Friday, June 26, 2015

The Doom of Mars

The Doom of Mars
Bobby Derie

The spear was heavy in his hand as he stood before the entrance to their hall. Carved from the living stone by tides, shaped further by an influence that was half of art and half of nature, Mars paused, briefly, before descending into their quiet twilight catacomb. As would any soldier on the eve of battle, curious of his fate.

Still pools lay here and there, illuminated by small dancing lights that fluttered on unseen breezes, and the paths between them were marked by skulls and bones. The god gave these a professional appraisal. Many had died of violence, their moldering remains a testament to the blow of sword and spear, arrow and sling-stone, knife and cestus; some immediately fatal, others showed signs of knitting and disease. Many showed signs of starvation: victims of siege and famine, and Mars knew these too, for where they not mere weapons in war's arsenal?

Mars' gaze fell briefly on one of the pools, and he saw reflected there a young farmer, bronzed by the sun, waging war on the standing grain. How long the god watched the reaping, he could not tell. Yet as one, farmer and god seemed to be aware of the cloud on the horizon... and then the moment was gone, and blind fish swam beneath the surface of the vision. Ares tightened his grip on his spear and turned once more to the path, this time looking neither left nor right at the detritus of wars and ages past.

He found them sat upon a triple throne, each about their task. On bended knee the god tipped his spear so that the point almost touched the ground, and with his left hand removed the heavy helmet, and held it under his arm.

"Kind ladies, wise counselors, Parcae, who hear the name of every child, be they god or mortal, Nona, Decima, Morta, blessed ladies, I crave a boon."

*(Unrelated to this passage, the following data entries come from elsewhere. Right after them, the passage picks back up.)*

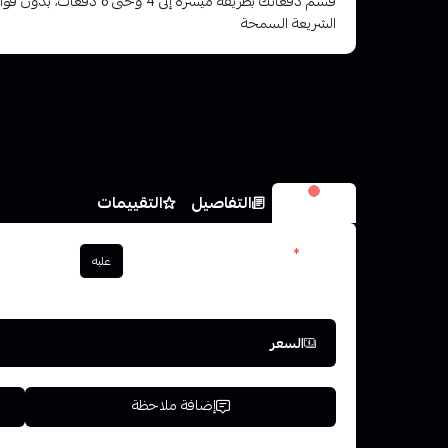
قسم دفعاتك بطريقة ميسرة إلى 4 وح
الشريعة السمحة
الخيارات
التفاصيل
التقييمات
العدد
*
علبه
اختر
السعر
إضافة ملاحظة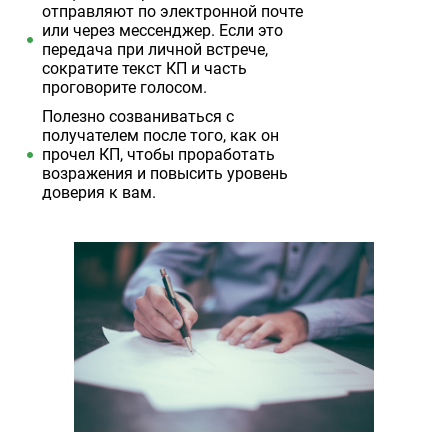
отправляют по электронной почте
или через мессенджер. Если это
передача при личной встрече,
сократите текст КП и часть
проговорите голосом.
Полезно созваниваться с
получателем после того, как он
прочел КП, чтобы проработать
возражения и повысить уровень
доверия к вам.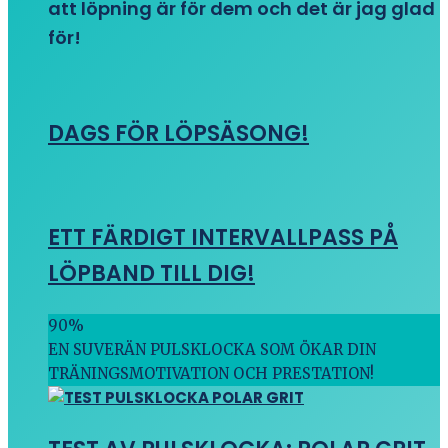
att löpning är för dem och det är jag glad
för!
DAGS FÖR LÖPSÄSONG!
ETT FÄRDIGT INTERVALLPASS PÅ
LÖPBAND TILL DIG!
90
%
EN SUVERÄN PULSKLOCKA SOM ÖKAR DIN
TRÄNINGSMOTIVATION OCH PRESTATION!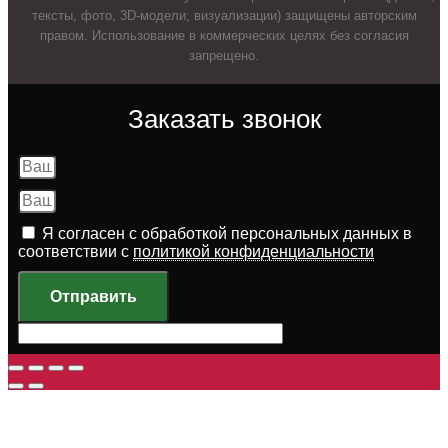
тексты, фото, 3D-модели, визуализации) защищены авторским
правом. Использование в коммерческих целях без согласия
запрещено.
Заказать звонок
Я согласен с обработкой персональных данных в
соответствии с
политикой конфиденциальности
Отправить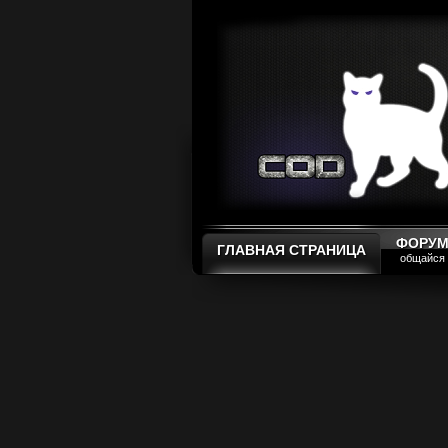
ФОРУ
ГЛАВНАЯ СТРАНИЦА
общайся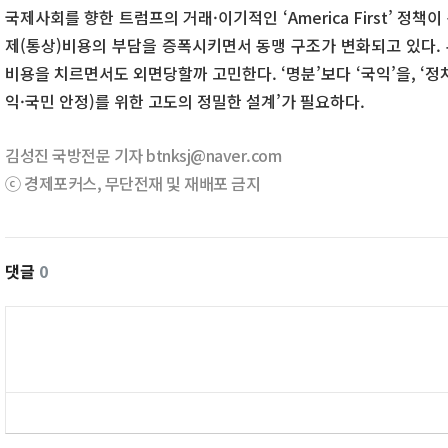
국제사회를 향한 트럼프의 거래·이기적인 ‘America First’ 정책
제(통상)비용의 부담을 증폭시키면서 동맹 구조가 변화되고 있다.
비용을 치르면서도 외면당할까 고민한다. ‘명분’보다 ‘국익’을, ‘정치적 
익·국민 안정)를 위한 고도의 정밀한 설계’가 필요하다.
김성진 국방전문 기자 btnksj@naver.com
ⓒ 경제포커스, 무단전재 및 재배포 금지
댓글
0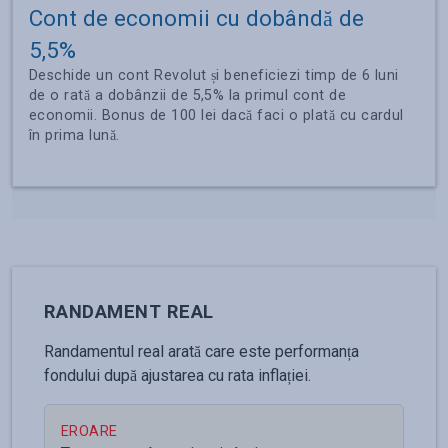
Cont de economii cu dobândă de
5,5%
Deschide un cont Revolut și beneficiezi timp de 6 luni
de o rată a dobânzii de 5,5% la primul cont de
economii. Bonus de 100 lei dacă faci o plată cu cardul
în prima lună.
RANDAMENT REAL
Randamentul real arată care este performanța
fondului după ajustarea cu rata inflației.
EROARE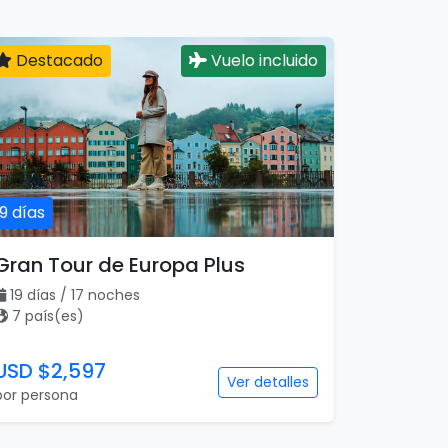
Destacado
Vuelo incluido
19 días
Gran Tour de Europa Plus
19 días / 17 noches
7 país(es)
USD $2,597
Ver detalles
por persona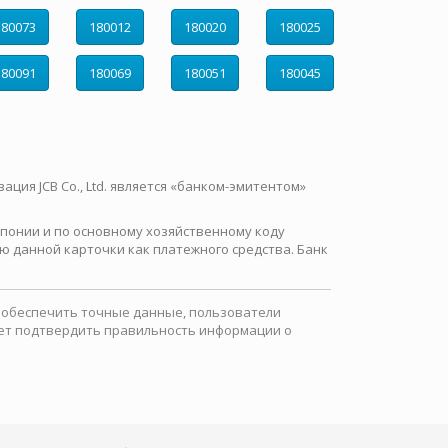
180073
180012
180020
180025
180091
180069
180051
180045
зация JCB Co., Ltd. является «банком-эмитентом»
 Японии и по основному хозяйственному коду
ю данной карточки как платежного средства. Банк
ы обеспечить точные данные, пользователи
ожет подтвердить правильность информации о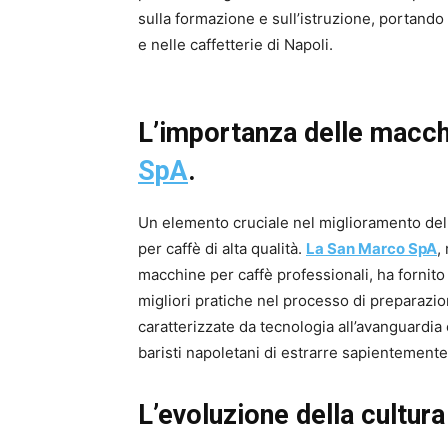
sulla formazione e sull’istruzione, portand
e nelle caffetterie di Napoli.
L’importanza delle macch
SpA
.
Un elemento cruciale nel miglioramento della
per caffè di alta qualità.
La San Marco SpA
,
macchine per caffè professionali, ha fornito
migliori pratiche nel processo di preparazi
caratterizzate da tecnologia all’avanguardi
baristi napoletani di estrarre sapientement
L’evoluzione della cultura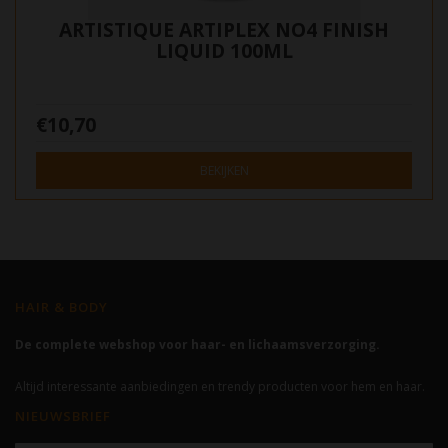
ARTISTIQUE ARTIPLEX NO4 FINISH
LIQUID 100ML
€10,70
BEKIJKEN
HAIR & BODY
De complete webshop voor haar- en lichaamsverzorging.
Altijd interessante aanbiedingen en trendy producten voor hem en haar.
NIEUWSBRIEF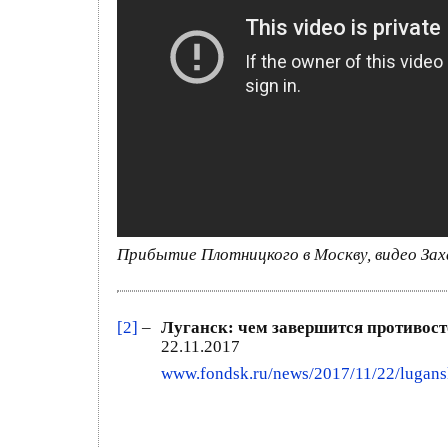
Прибытие Плотницкого в Москву, видео За
[2]
–
Луганск: чем завершится противос
22.11.2017
www.fondsk.ru/news/2017/11/22/lugansk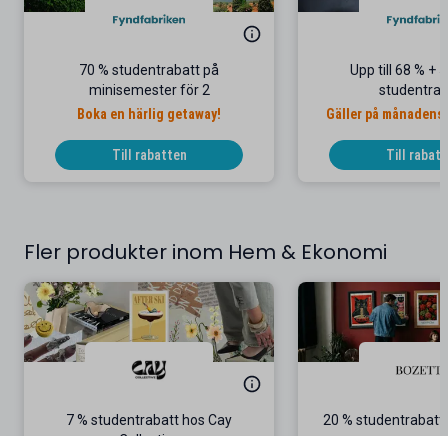
70 % studentrabatt på
Upp till 68 % + 
minisemester för 2
studentrab
Boka en härlig getaway!
Gäller på månadens 
Till rabatten
Till rabat
Fler produkter inom Hem & Ekonomi
7 % studentrabatt hos Cay
20 % studentrabatt
Collective
Gäller även p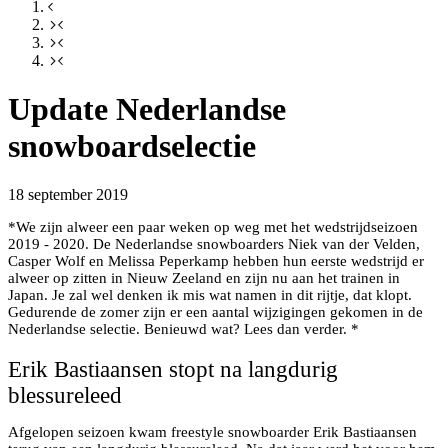
Update Nederlandse
snowboardselectie
18 september 2019
*We zijn alweer een paar weken op weg met het wedstrijdseizoen
2019 - 2020. De Nederlandse snowboarders Niek van der Velden,
Casper Wolf en Melissa Peperkamp hebben hun eerste wedstrijd er
alweer op zitten in Nieuw Zeeland en zijn nu aan het trainen in
Japan. Je zal wel denken ik mis wat namen in dit rijtje, dat klopt.
Gedurende de zomer zijn er een aantal wijzigingen gekomen in de
Nederlandse selectie. Benieuwd wat? Lees dan verder. *
Erik Bastiaansen stopt na langdurig
blessureleed
Afgelopen seizoen kwam freestyle snowboarder Erik Bastiaansen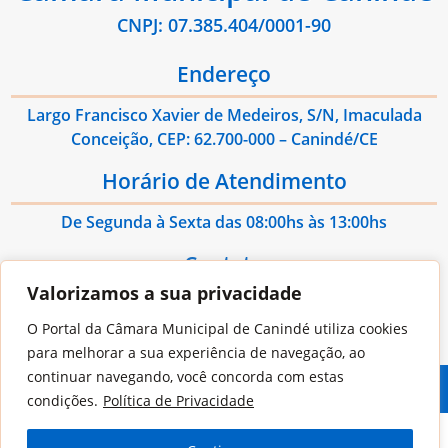
CNPJ: 07.385.404/0001-90
Endereço
Largo Francisco Xavier de Medeiros, S/N, Imaculada
Conceição, CEP: 62.700-000 – Canindé/CE
Horário de Atendimento
De Segunda à Sexta das 08:00hs às 13:00hs
Contato
Valorizamos a sua privacidade
E-mail: administrativo@cmcaninde.ce.gov.br
O Portal da Câmara Municipal de Canindé utiliza cookies
para melhorar a sua experiência de navegação, ao
continuar navegando, você concorda com estas
© 2026
Jooi
- Todos os Direitos Reservados
condições.
Política de Privacidade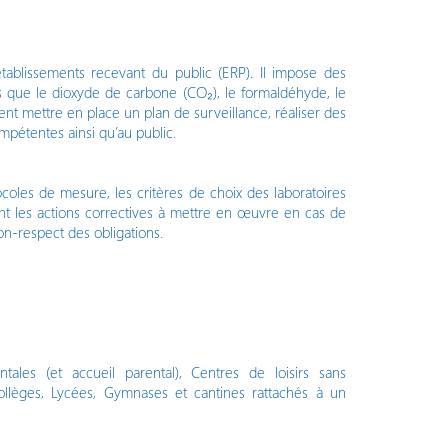
 établissements recevant du public (ERP). Il impose des
ls que le dioxyde de carbone (CO₂), le formaldéhyde, le
nt mettre en place un plan de surveillance, réaliser des
pétentes ainsi qu’au public.
oles de mesure, les critères de choix des laboratoires
ent les actions correctives à mettre en œuvre en cas de
on-respect des obligations.
ntales (et accueil parental), Centres de loisirs sans
ollèges, Lycées, Gymnases et cantines rattachés à un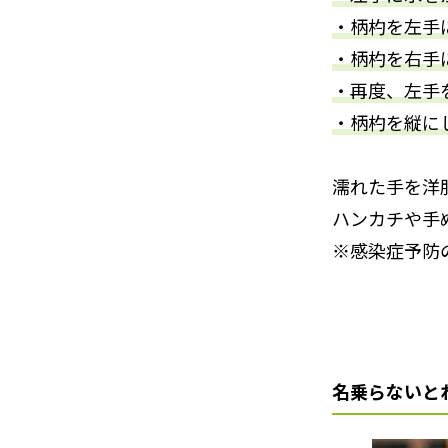
・柄杓を左手
・柄杓を右手
・再度、左手
・柄杓を縦に
濡れた手を洋
ハンカチや手
※感染症予防
名乗らないと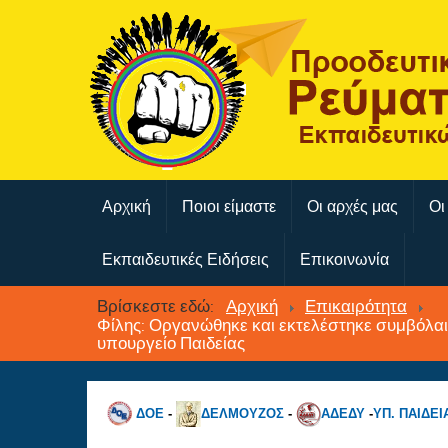
Αρχική
Ποιοι είμαστε
Οι αρχές μας
Οι
Εκπαιδευτικές Ειδήσεις
Επικοινωνία
Βρίσκεστε εδώ:
Αρχική
Επικαιρότητα
Φίλης: Οργανώθηκε και εκτελέστηκε συμβόλαι
υπουργείο Παιδείας
ΔΟΕ
-
ΔΕΛΜΟΥΖΟΣ
-
ΑΔΕΔΥ
-
ΥΠ. ΠΑΙΔΕΙ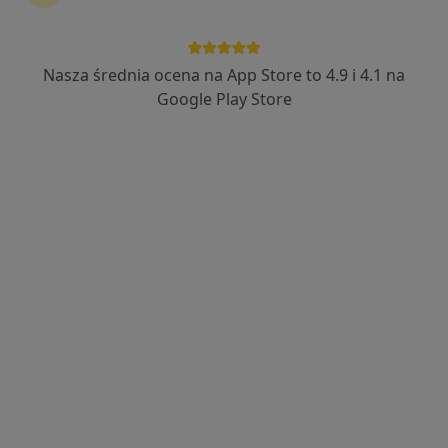
Medyk Dla Ciebie
·
Więcej
Nasza średnia ocena na App Store to 4.9 i 4.1 na
Endokrynologia, Pediatria, Medycyna rodzinna
3548 opinii
Google Play Store
Adres 1
Adres 2
Adres 3
Adres 4
Grabowa 10, Toruń
•
Mapa
Brak dostępnych specjalistów z wolnymi terminami w tym centrum medycznym.
Pokaż profil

At these words, neither Nona nor Decima looked up from their work, and the threads of their work continued, the spinning and measuring. Yet Morta looked up, and her knife too did not stop snipping, but she smiled at Mars.

"Son of Jupiter, son of Juno, whose bloody blade has been as the tip of my own; know you well that there are only two boons that any ever ask of us."

Mars' eyes met those of Morta, and not unkindly was the look she gave him. "Fair ladies, gentle women, who end the final pains of soldiers and bring the final peace to broken spirits, I wish to know how and when I shall die."

The Parcae clucked, and perhaps Nona tittered a little, by Morta, he blade flashing through strand after strand, smiled still.

"Old soldier, brother of Enyo, I will tell you what you already know: your time shall come when the last of Rome's legions shall fall, to the final blade on the final battlefield. For though altars may go dry and be stained anew, though your name may be called in strange tongues and the flame of your belief kindled in barbarian hearts, your army is Rome, your heart is Rome, and when Rome's wars are done, so shall the length of your life be run."

Mars offered no kind words nor curses. Yet he smiled, as he placed the helmet on his head, and raised his spear in solemn salute at the triple throne.